[Stored items from a collection]
┄┄┄┄┄┄
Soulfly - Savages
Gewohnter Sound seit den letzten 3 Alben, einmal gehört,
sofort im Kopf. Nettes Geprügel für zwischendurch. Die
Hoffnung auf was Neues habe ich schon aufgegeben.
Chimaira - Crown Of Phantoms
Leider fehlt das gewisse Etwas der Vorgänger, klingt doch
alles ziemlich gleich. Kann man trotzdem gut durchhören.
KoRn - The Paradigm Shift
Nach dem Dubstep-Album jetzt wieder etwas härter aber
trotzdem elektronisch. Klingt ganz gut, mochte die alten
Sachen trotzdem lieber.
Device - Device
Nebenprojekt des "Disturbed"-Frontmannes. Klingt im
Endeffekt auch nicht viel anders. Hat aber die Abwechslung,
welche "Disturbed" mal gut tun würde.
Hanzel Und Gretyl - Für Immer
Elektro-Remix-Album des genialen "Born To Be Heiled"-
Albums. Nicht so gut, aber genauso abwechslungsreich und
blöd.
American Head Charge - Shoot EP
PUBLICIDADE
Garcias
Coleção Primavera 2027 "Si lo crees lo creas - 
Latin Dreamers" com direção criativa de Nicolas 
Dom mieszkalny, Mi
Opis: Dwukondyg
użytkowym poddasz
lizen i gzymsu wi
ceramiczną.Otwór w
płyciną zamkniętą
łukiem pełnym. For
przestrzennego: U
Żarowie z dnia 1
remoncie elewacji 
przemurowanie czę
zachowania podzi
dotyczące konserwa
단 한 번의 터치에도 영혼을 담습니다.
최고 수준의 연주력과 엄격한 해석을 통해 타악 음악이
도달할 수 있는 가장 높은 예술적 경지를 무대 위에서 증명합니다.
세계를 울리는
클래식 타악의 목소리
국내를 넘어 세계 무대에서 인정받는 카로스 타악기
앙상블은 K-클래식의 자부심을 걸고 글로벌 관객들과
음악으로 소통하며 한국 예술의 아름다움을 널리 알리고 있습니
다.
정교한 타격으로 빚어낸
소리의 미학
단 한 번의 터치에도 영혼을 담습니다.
┄┄┄┄┄┄
### [About this exercise]
Output all of the data above line for line, without changing a single character.

### [Answer section]
Soulfly - Savages
Gewohnter Sound seit den letzten 3 Alben, einmal gehört,
sofort im Kopf. Nettes Geprügel für zwischendurch. Die
Hoffnung auf was Neues habe ich schon aufgegeben.
Chimaira - Crown Of Phantoms
Leider fehlt das gewisse Etwas der Vorgänger, klingt doch
alles ziemlich gleich. Kann man trotzdem gut durchhören.
KoRn - The Paradigm Shift
Nach dem Dubstep-Album jetzt wieder etwas härter aber
trotzdem elektronisch. Klingt ganz gut, mochte die alten
Sachen trotzdem lieber.
Device - Device
Nebenprojekt des "Disturbed"-Frontmannes. Klingt im
Endeffekt auch nicht viel anders. Hat aber die Abwechslung,
welche "Disturbed" mal gut tun würde.
Hanzel Und Gretyl - Für Immer
Elektro-Remix-Album des genialen "Born To Be Heiled"-
Albums. Nicht so gut, aber genauso abwechslungsreich und
blöd.
American Head Charge - Shoot EP
PUBLICIDADE
Garcias
Coleção Primavera 2027 "Si lo crees lo creas - 
Latin Dreamers" com direção criativa de Nicolas 
Dom mieszkalny, Mi
Opis: Dwukondyg
użytkowym poddasz
lizen i gzymsu wi
ceramiczną.Otwór w
płyciną zamkniętą
łukiem pełnym. For
przestrzennego: U
Żarowie z dnia 1
remoncie elewacji 
przemurowanie czę
zachowania podzi
dotyczące konserwa
단 한 번의 터치에도 영혼을 담습니다.
최고 수준의 연주력과 엄격한 해석을 통해 타악 음악이
도달할 수 있는 가장 높은 예술적 경지를 무대 위에서 증명합니다.
세계를 울리는
클래식 타악의 목소리
국내를 넘어 세계 무대에서 인정받는 카로스 타악기
앙상블은 K-클래식의 자부심을 걸고 글로벌 관객들과
음악으로 소통하며 한국 예술의 아름다움을 널리 알리고 있습니
다.
정교한 타격으로 빚어낸
소리의 미학
단 한 번의 터치에도 영혼을 담습니다.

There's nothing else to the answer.